Present every line of the items that follow as a numbered list, leaving out the blank lines.

━━━ Extracted data

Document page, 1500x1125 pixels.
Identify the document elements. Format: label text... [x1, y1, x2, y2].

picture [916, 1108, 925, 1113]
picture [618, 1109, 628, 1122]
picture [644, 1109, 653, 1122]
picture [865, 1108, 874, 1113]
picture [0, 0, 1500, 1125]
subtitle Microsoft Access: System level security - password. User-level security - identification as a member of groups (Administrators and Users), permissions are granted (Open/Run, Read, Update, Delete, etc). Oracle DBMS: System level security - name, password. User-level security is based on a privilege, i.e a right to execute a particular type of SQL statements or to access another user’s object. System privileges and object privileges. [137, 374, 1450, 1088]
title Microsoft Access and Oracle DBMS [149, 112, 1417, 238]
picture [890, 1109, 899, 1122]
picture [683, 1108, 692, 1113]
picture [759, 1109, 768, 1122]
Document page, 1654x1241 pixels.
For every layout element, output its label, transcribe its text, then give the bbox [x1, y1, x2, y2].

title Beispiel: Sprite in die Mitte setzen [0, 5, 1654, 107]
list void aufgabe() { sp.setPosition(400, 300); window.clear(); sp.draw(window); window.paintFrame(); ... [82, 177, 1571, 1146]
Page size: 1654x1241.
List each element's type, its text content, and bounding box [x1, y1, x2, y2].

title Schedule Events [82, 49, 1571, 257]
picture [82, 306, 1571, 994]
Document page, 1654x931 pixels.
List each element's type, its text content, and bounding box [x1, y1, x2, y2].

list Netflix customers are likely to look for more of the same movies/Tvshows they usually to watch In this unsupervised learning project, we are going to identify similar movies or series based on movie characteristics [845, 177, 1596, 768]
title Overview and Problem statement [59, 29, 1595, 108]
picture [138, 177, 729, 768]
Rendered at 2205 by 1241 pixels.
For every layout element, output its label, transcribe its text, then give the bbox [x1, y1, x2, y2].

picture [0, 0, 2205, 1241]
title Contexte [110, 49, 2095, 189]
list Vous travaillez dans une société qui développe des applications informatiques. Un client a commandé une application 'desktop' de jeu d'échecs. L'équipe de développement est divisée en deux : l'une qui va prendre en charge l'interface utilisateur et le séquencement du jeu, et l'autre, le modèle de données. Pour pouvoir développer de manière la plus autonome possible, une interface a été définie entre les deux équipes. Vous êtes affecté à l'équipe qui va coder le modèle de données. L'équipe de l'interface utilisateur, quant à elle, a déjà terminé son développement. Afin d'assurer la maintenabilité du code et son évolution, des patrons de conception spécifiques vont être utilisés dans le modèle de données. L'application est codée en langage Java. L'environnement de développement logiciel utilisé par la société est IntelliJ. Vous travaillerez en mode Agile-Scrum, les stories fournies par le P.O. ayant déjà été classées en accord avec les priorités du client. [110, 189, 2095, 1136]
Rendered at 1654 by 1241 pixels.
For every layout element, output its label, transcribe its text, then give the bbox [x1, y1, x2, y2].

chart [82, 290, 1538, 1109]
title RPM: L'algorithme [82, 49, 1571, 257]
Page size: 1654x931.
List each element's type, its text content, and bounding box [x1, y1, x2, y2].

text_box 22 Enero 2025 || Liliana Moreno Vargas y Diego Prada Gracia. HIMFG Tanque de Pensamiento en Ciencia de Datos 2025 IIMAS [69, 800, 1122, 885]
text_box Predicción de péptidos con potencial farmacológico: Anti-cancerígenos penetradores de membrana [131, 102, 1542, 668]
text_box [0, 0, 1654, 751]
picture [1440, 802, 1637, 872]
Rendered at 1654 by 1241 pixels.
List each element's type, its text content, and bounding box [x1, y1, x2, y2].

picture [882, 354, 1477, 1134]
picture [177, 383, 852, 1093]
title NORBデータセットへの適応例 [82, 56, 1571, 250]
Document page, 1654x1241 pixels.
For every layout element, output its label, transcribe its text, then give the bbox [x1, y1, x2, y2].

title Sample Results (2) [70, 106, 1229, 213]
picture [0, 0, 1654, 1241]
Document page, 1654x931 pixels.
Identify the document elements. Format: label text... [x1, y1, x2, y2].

━━━━━━

## In response
1. Document page, 1500x1125 pixels.
2. Identify the document elements. Format: label text... [x1, y1, x2, y2].
3. picture [916, 1108, 925, 1113]
4. picture [618, 1109, 628, 1122]
5. picture [644, 1109, 653, 1122]
6. picture [865, 1108, 874, 1113]
7. picture [0, 0, 1500, 1125]
8. subtitle Microsoft Access: System level security - password. User-level security - identification as a member of groups (Administrators and Users), permissions are granted (Open/Run, Read, Update, Delete, etc). Oracle DBMS: System level security - name, password. User-level security is based on a privilege, i.e a right to execute a particular type of SQL statements or to access another user’s object. System privileges and object privileges. [137, 374, 1450, 1088]
9. title Microsoft Access and Oracle DBMS [149, 112, 1417, 238]
10. picture [890, 1109, 899, 1122]
11. picture [683, 1108, 692, 1113]
12. picture [759, 1109, 768, 1122]
13. Document page, 1654x1241 pixels.
14. For every layout element, output its label, transcribe its text, then give the bbox [x1, y1, x2, y2].
15. title Beispiel: Sprite in die Mitte setzen [0, 5, 1654, 107]
16. list void aufgabe() { sp.setPosition(400, 300); window.clear(); sp.draw(window); window.paintFrame(); ... [82, 177, 1571, 1146]
17. Page size: 1654x1241.
18. List each element's type, its text content, and bounding box [x1, y1, x2, y2].
19. title Schedule Events [82, 49, 1571, 257]
20. picture [82, 306, 1571, 994]
21. Document page, 1654x931 pixels.
22. List each element's type, its text content, and bounding box [x1, y1, x2, y2].
23. list Netflix customers are likely to look for more of the same movies/Tvshows they usually to watch In this unsupervised learning project, we are going to identify similar movies or series based on movie characteristics [845, 177, 1596, 768]
24. title Overview and Problem statement [59, 29, 1595, 108]
25. picture [138, 177, 729, 768]
26. Rendered at 2205 by 1241 pixels.
27. For every layout element, output its label, transcribe its text, then give the bbox [x1, y1, x2, y2].
28. picture [0, 0, 2205, 1241]
29. title Contexte [110, 49, 2095, 189]
30. list Vous travaillez dans une société qui développe des applications informatiques. Un client a commandé une application 'desktop' de jeu d'échecs. L'équipe de développement est divisée en deux : l'une qui va prendre en charge l'interface utilisateur et le séquencement du jeu, et l'autre, le modèle de données. Pour pouvoir développer de manière la plus autonome possible, une interface a été définie entre les deux équipes. Vous êtes affecté à l'équipe qui va coder le modèle de données. L'équipe de l'interface utilisateur, quant à elle, a déjà terminé son développement. Afin d'assurer la maintenabilité du code et son évolution, des patrons de conception spécifiques vont être utilisés dans le modèle de données. L'application est codée en langage Java. L'environnement de développement logiciel utilisé par la société est IntelliJ. Vous travaillerez en mode Agile-Scrum, les stories fournies par le P.O. ayant déjà été classées en accord avec les priorités du client. [110, 189, 2095, 1136]
31. Rendered at 1654 by 1241 pixels.
32. For every layout element, output its label, transcribe its text, then give the bbox [x1, y1, x2, y2].
33. chart [82, 290, 1538, 1109]
34. title RPM: L'algorithme [82, 49, 1571, 257]
35. Page size: 1654x931.
36. List each element's type, its text content, and bounding box [x1, y1, x2, y2].
37. text_box 22 Enero 2025 || Liliana Moreno Vargas y Diego Prada Gracia. HIMFG Tanque de Pensamiento en Ciencia de Datos 2025 IIMAS [69, 800, 1122, 885]
38. text_box Predicción de péptidos con potencial farmacológico: Anti-cancerígenos penetradores de membrana [131, 102, 1542, 668]
39. text_box [0, 0, 1654, 751]
40. picture [1440, 802, 1637, 872]
41. Rendered at 1654 by 1241 pixels.
42. List each element's type, its text content, and bounding box [x1, y1, x2, y2].
43. picture [882, 354, 1477, 1134]
44. picture [177, 383, 852, 1093]
45. title NORBデータセットへの適応例 [82, 56, 1571, 250]
46. Document page, 1654x1241 pixels.
47. For every layout element, output its label, transcribe its text, then give the bbox [x1, y1, x2, y2].
48. title Sample Results (2) [70, 106, 1229, 213]
49. picture [0, 0, 1654, 1241]
50. Document page, 1654x931 pixels.
51. Identify the document elements. Format: label text... [x1, y1, x2, y2].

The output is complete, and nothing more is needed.